### To-do item a
In the article on Patrick Marleau, what was the score of Thursday night's win over Calgary?

### Selected extract

===============

World Cup 2014 coverage:

Marleau playing with vengeance, Sharks follow suit

Yahoo Sports

SAN JOSE, Calif. – Standing there with a black eye and dripping with sweat, Patrick Marleau never looked so good to the San Jose Sharks.

The team's captain, beleaguered by criticism for last year's playoff failure and for much of a regular season that hardly met his standards, is coming on with a vengeance against the Calgary Flames.

"I've been in the league a long time, and I've played with a lot of players who had ups and downs and Patty has a lot of pressure," Sharks defenseman Craig Rivet said. "There's pressure from all around the league – 'Why this and why that and why has he not being doing this?' – Patty has been one of the most valuable assets and players even when he was struggling."

Marleau scored a goal and had an assist to extend his streak of scoring at least a point to a fifth straight game in the series as the Sharks moved to within one win of advancing with Thursday night's 4-3 victory over Calgary.

Marleau has taken the opportunity to start wiping away the disappointments of last spring when he was among those singled out for San Jose's meltdown against Detroit in the second round. Accusations of a rift between captain and coach followed, along with persistent trade rumors right through late February. Interestingly, as soon as the deadline passed, Marleau's subpar play picked up.

And it hasn't let up since.

"Patty is leading by example and you can't ask for anything more. I can't anyway," San Jose coach Ron Wilson said.

"He's a guy who has a very, very calm demeanor," Rivet added. "Our team has a calm demeanor and it's all because of our leadership. They are the people who make this engine tick. Patty has been incredible the whole series for us."

What Marleau is doing is using his size and speed. He's not playing a perimeter game, he's not looking to pick his spots. He's front and center, active in the corners, screening in front of the goal, making quick and smart decisions with the puck and being defensively responsible when a defenseman chooses to pinch.

"We had no questions," teammate Joe Thornton said. "This kid is a warrior and the bigger the game the better he plays. He's been a workhorse all series for us and he's playing great."

Marleau scored his second goal of the series – his first since getting rocked by Calgary defenseman Cory Sarich early in Game 3 – and it was a beauty. Skating most of the night on left wing alongside Thornton, Marleau took a cross-ice pass from the alternate captain and wristed a shot from the slot across his body that hit the top far corner over the left shoulder of Calgary goalie Miikka Kiprusoff.

===============

### Data to examine
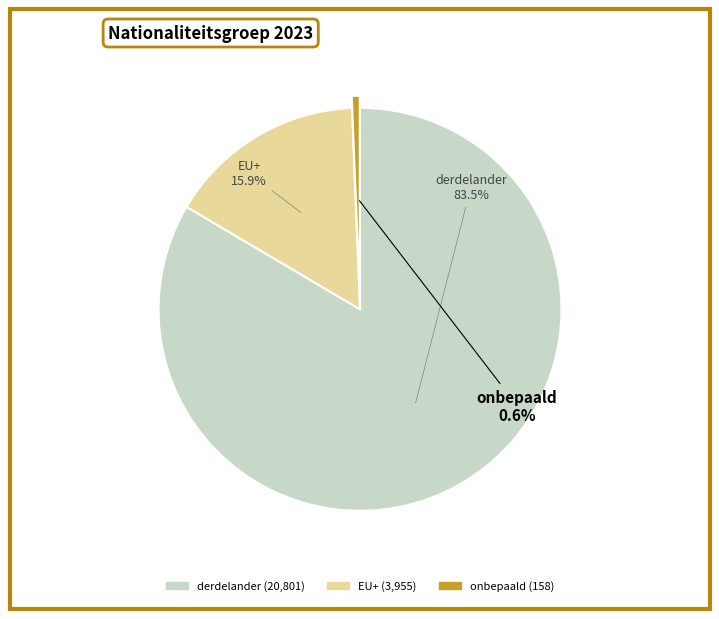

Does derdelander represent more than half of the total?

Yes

===============

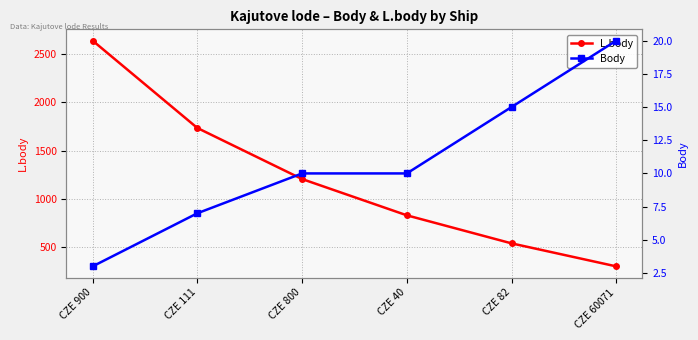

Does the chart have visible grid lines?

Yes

===============

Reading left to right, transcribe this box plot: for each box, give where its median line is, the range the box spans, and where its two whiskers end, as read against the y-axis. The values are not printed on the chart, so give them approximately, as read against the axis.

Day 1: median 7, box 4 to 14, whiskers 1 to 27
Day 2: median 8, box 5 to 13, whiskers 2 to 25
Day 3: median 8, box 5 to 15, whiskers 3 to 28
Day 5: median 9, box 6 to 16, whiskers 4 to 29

===============

### To-do item b
In the records, switch "whiskers" to "tails" across the stretch from the line containing "Day 1: median" through the line containing "Day 5: median", and write out only those lines, otherwise unchanged.

### Answer section a
The Sharks won 4-3.

### Answer section b
Day 1: median 7, box 4 to 14, tails 1 to 27
Day 2: median 8, box 5 to 13, tails 2 to 25
Day 3: median 8, box 5 to 15, tails 3 to 28
Day 5: median 9, box 6 to 16, tails 4 to 29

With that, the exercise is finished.